Chez lui, le Madrilène n'avait effectivement pas droit à l'erreur. Parce que sa place bien au chaud dans l'histoire l'attendait. Parce qu'il était le grandissime favori. Sur le Tour, en 2007, personne ne l'attendait vraiment. Le Giro, au printemps dernier? Il n'avait appris sa participation qu'une semaine avant le départ et n'avait pas eu le temps de se poser de questions. Compte tenu des circonstances, un éventuel échec aurait été compréhensif. Là, Contador est arrivé à Grenade avec une pancarte sur le dos, fort d'une préparation spécifique. Cette Vuelta, il ne devait pas la rater. "Ces trois semaines ont été très difficiles pour moi ", peut maintenant avouer le leader d'Astana.
D'autant que, outre la pression inhérente à la course, il y a eu cette histoire du comeback annoncé de Lance Armstrong, probablement dans son équipe, la saison prochaine. Sil le discours est resté lisse en surface, Contador n'a pas caché son agacement à ses proches en privé. Ce facteur supplémentaire et inattendu à gérer ne fut pas le plus simple à gérer. Mais l'épreuve l'aura renforcé.
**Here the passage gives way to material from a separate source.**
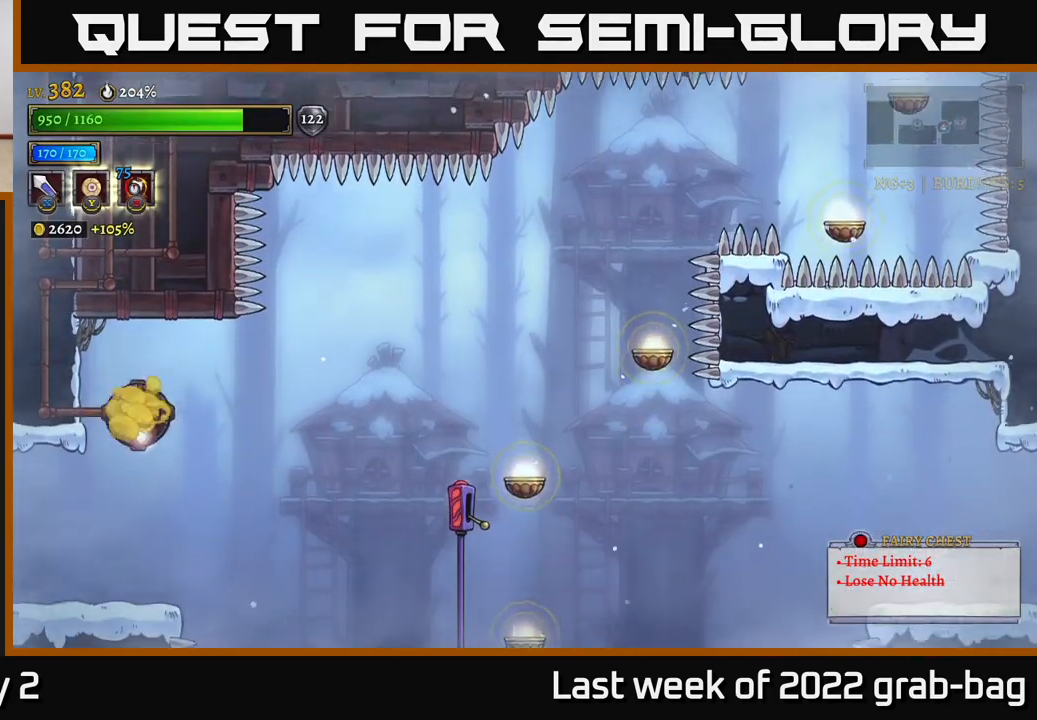
{"dt_ms": 500, "buttons": [], "left_stick": "center", "right_stick": "center", "events": []}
L'incursion d'Armstrong au beau milieu de sa quête de gloire est presque savoureuse, tant certains s'échinent à trouver des similitudes entre l'Américain et l'Espagnol. Et elles existent. De par leur histoire et leurs caractéristiques, les hommes et les coureurs ont des points communs.
Ironie de l'histoire
Comme Armstrong, Contador revient ainsi de très loin. En mai 2004, à la suite d'une grave chute dans le Tour des Asturies, les médecins décèlent un anévrisme cérébral. Plongé dans le coma durant trois semaines, il est opéré d'un oedème au cerveau et ne remonte sur un vélo que huit mois plus tard. Sur sa machine aussi, Contador fait penser à Armstrong, surtout quand la pente s'élève, par sa cadence de pédalage. "En montée, je l'ai vu faire des choses que seul Lance était capable de faire", témoigne Johan Bruyneel, qui fut aux côtés du Texan lors de ses sept victoires dans le Tour et qui dirige désormais Contador chez Astana. Les deux champions partagent aussi un incroyable sang froid en course, qui provient peut-être des épreuves traversées dans leur vie.
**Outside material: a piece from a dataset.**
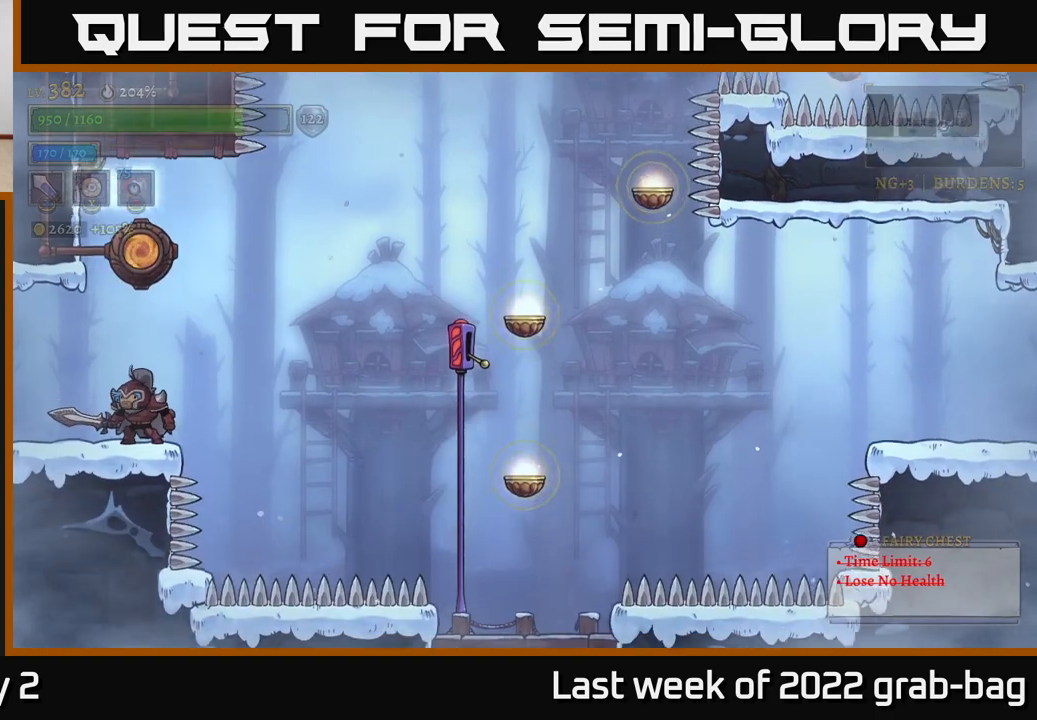
{"dt_ms": 500, "buttons": [], "left_stick": "right", "right_stick": "center", "events": [[33, "left_stick", "right"], [100, "A", "down"], [267, "A", "up"]]}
Les sceptiques, eux, diront que l'Espagnol et l'Américain ne sont pas seulement des miraculés de la vie, mais aussi de la lutte antidopage. Cité dans l'affaire Puerto avant d'être innocenté par les autorités espagnoles et par l'UCI, le beau brun est passé entre les gouttes. Ça n'empêche pas la suspicion. Par une curieuse ironie de l'histoire, c'est pourtant la sulfureuse question du dopage qui a permis à Contador de remporter les trois Grands Tours en si peu de temps. En refusant d'inviter Astana, en se privant délibérément de leur tenant du titre, les organisateurs du Tour de France l'ont jeté dans les bras du Giro et de la Vuelta, dont il n'aurait pas fait un objectif s'il avait participé à la Grande Boucle cette année. D'abord meurtri d'avoir manqué le grand rendez-vous de juillet, Contador doit aujourd'hui en rire.